BWDIK: Canada Day Edition - Bailey, Jenkins, Mays, Pagan Walker

 Canadian baseball legend Fergie Jenkins (Chatham, Ont.) was 2-2 with a 3.89 ERA in five Canada Day starts during his major league career. Photo Credit: Canadian Baseball Hall of Fame

Canadian baseball legend Fergie Jenkins (Chatham, Ont.) was 2-2 with a 3.89 ERA in five Canada Day starts during his major league career. Photo Credit: Canadian Baseball Hall of Fame

By Kevin Glew

Cooperstowners in Canada

My weekly observations and notes about some Canadian baseball stories:

·         On July 1, 1969, the Montreal Expos defeated the Chicago Cubs 11-4 in front of 19,858 fans at Jarry Park in the first major league game played in Canada on Canada Day. Expos pitcher Steve Renko was the star of the contest, holding the Cubs to four runs in 7 1/3 innings, while also contributing two hits and two runs. Expos first baseman Bob Bailey led the Expos’ offence with three hits and three RBI, while Adolfo Phillips, Gary Sutherland, Jose Herrera and Bobby Wine had two hits each. It was left-hander Ken Holtzman, and not Chatham, Ont., native Fergie Jenkins, who got the start for the Cubs. Holtzman was rocked for nine runs in 3 2/3 innings before being lifted.

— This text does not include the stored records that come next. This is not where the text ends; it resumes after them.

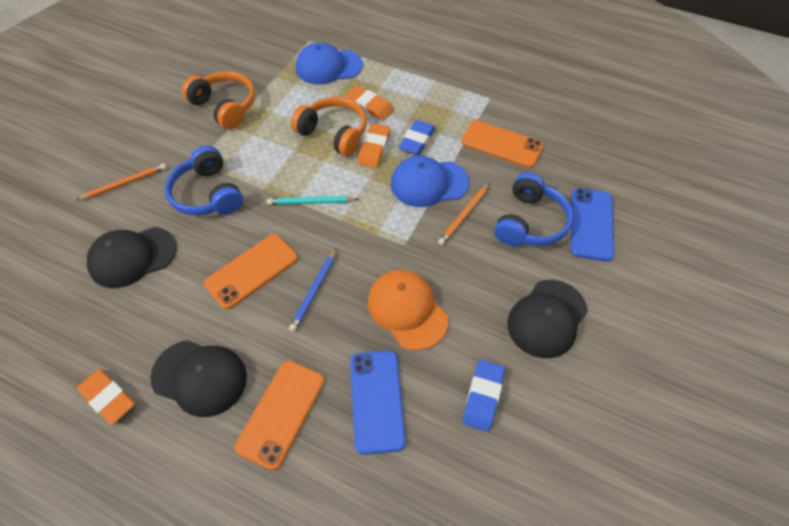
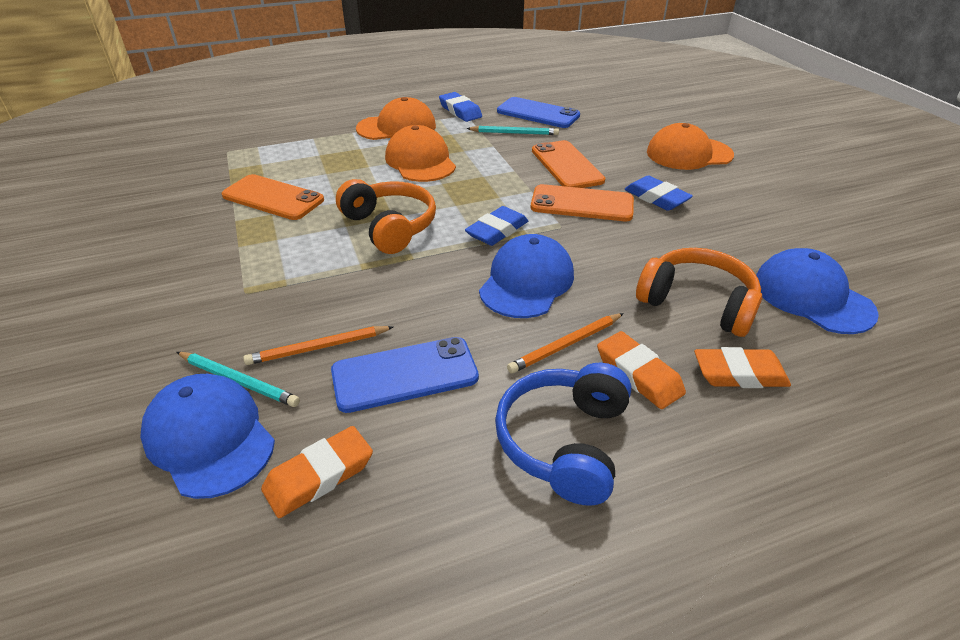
black cap: 3 -> 0
blue cap: 2 -> 3
blue eraser: 2 -> 3
blue headphones: 2 -> 1
blue pencil: 1 -> 0
orange cap: 1 -> 3
turquoise pencil: 1 -> 2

·         In 1977, the Toronto Blue Jays lost the first Canada Day game they hosted 11-8 to the Texas Rangers. The contest was played on a Friday night with 21,089 fans in attendance. Doyle Alexander, who later starred for the Blue Jays, was the winning pitcher for the Rangers, allowing five runs in 6 2/3 innings. Former Expo Ron Fairly had three hits – including a home run – for the Blue Jays. Vancouver, B.C., native Dave McKay was on the Blue Jays’ roster, but didn’t get into the game.

·         In case you were wondering (like I do about these things), just three Canadians have pitched for the Blue Jays on Canada Day: Paul Spoljaric (Kelowna, B.C.) made relief appearances in 1996 and 1999, Paul Quantrill (Port Hope, Ont.) toed the rubber in the 1997, 1998 and 2001 games and Scott Richmond (Vancouver, B.C.) held the Los Angeles Angels scoreless for 2/3 of an inning at Rogers Centre in 2012.

·         Right-hander Dave Pagan (Nipawin, Sask.) is the only Canadian to make their major league debut on Canada Day. Pagan started the second game of a doubleheader for the New York Yankees against the Cleveland Indians at Yankee Stadium on July 1, 1973. The first big league batter he faced was Buddy Bell who hit a comeback ground ball to him that he fielded cleanly. The 6-foot-2 right-hander made it through the first inning without allowing a run, but he was lifted in the second after allowing four hits. The Yankees still won the game 11-3. Pagan proceeded to pitch parts of five seasons in the majors with the Yankees, Baltimore Orioles, Seattle Mariners and Pittsburgh Pirates. You can read my detailed feature article about Pagan here.

·         So how did Canada's greatest major leaguer fare on Canada Day? Well, Chatham, Ont., native Fergie Jenkins went 2-2 in five starts with a 3.89 ERA. His best performance came 48 years ago today when he tossed a four-hit shutout and struck out 11 against the St. Louis Cardinals at Busch Stadium. For a detailed summary of Jenkins’ Canada Day performances, you can follow this link.

·         So we know how Jenkins did, but how did Maple Ridge, B.C., native Larry Walker, the greatest position player our country has ever produced, perform on Canada Day? Well, while with the Expos the five-tool right-fielder was outstanding. In four July 1 contests with the Canadian club, Walker was 7-for-15 (.467) with a home run and six RBI. But Walker wasn’t nearly as successful on July 1 with the Rockies, going 3-for-22 (two of those hits were home runs) in seven games. He was 1-for-3 in only his Canada Day contest with the St. Louis Cardinals in 2005. In total, Walker was 11-for-40 (.275 batting average) in 12 Canada Day games with three home runs and 11 RBIs.

·         If you’re Canadian and you collect baseball cards, check out this collection of high grade rookie cards of Canadian Baseball Hall of Famers that was amassed by Kevin McHolland. This is a fascinating collection to look at for a Canadian baseball history buff.

·         One thing I learned this week while reading Allen Barra’s 2013 book Mickey and Willie was that at the start of the 1951 season the New York Giants’ brass were debating where they would assign Willie Mays, their top young prospect. It came down to a decision between their two triple-A affiliates: the Minneapolis Millers (American Association) and the Ottawa Giants (International League). They chose Minneapolis, where Mays would hit a remarkable .477 in 35 games before being recalled by the Giants for good, but it’s fun to think that a young Mays came that close to playing a season in our nation’s capital.